Ovvero una cittadella di laboratori e impianti pilota che vale centinaia di milioni di euro, attraversata da competenze tecniche multiple e interconnesse, dal fisico al chimico all'ingegnere, impegnati in un dialogo continuo e integrato tra ricerca di base, tecnologie di processi e produzione finale. Per farsi un'idea della non replicabilità di questo centro, basta dare un'occhiata agli otto impianti pilota open air o al laboratorio "test catalizzatori", dove 18 piccoli reattori controllati da centraline (che rivestono intere pareti) lavorano 16 ore al giorno per sperimentare su scala ciò che avviene negli impianti industriali e verificare la qualità di ogni granello di sabbia (i catalizzatori) e di ogni perla semitrasparente di polipropilene.

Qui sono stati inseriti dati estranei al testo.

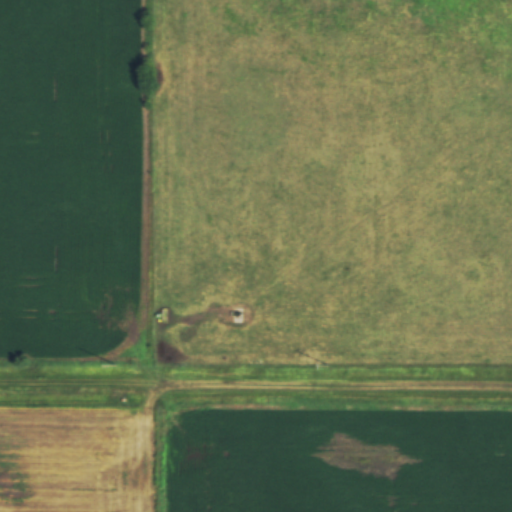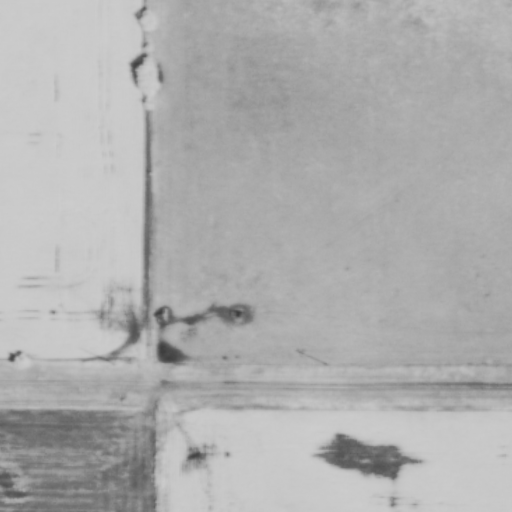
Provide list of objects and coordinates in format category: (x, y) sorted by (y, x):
road: (256, 383)
road: (151, 447)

Perle, anche le più preziose, che valgono meno di due euro al kg ma sono in grado di trasformarsi in pochi istanti – e si vede dal vivo nell'area processing del laboratorio – in pellicole sottilissime (per imbustare di tutto, dalle merendine alla pasta), in bicchieri di plastica, in filati hi-tech. Qualche edificio più in là, e a due passi dalla ferrovia interna del petrolchimico dove arrivano cisterne di monomeri e di titanio tetracloruro, c'è il laboratorio analisi di controllo, uno scrigno di macchinari e tecnologia dove 80 camici bianchi mappano l'infinitesimale tra cromatografie, spettrometrie di massa e fluorescenza a raggi x dei materiali finiti. Controlli degni della scientifica anche se si tratta di prendere le impronte a una vaschetta di prosciutto o alla confezione dell'ovetto Kinder. «Qui supportiamo anche gli impianti del resto di Europa e si lavora sempre in stretta sinergia con le imprese clienti, da Unilever a Fiat», precisa il responsabile R&D del centro Natta, Gabriele Mei, snocciolando numeri e nomi delle innovazioni che hanno preso vita a Ferrara nei decenni. Tecnologie vendute worldwide come le 110 licenze Spheripol, lo Spherizone o il processo Catalloy e l'ultima novità 2012, i catalizzatori senza ftalati.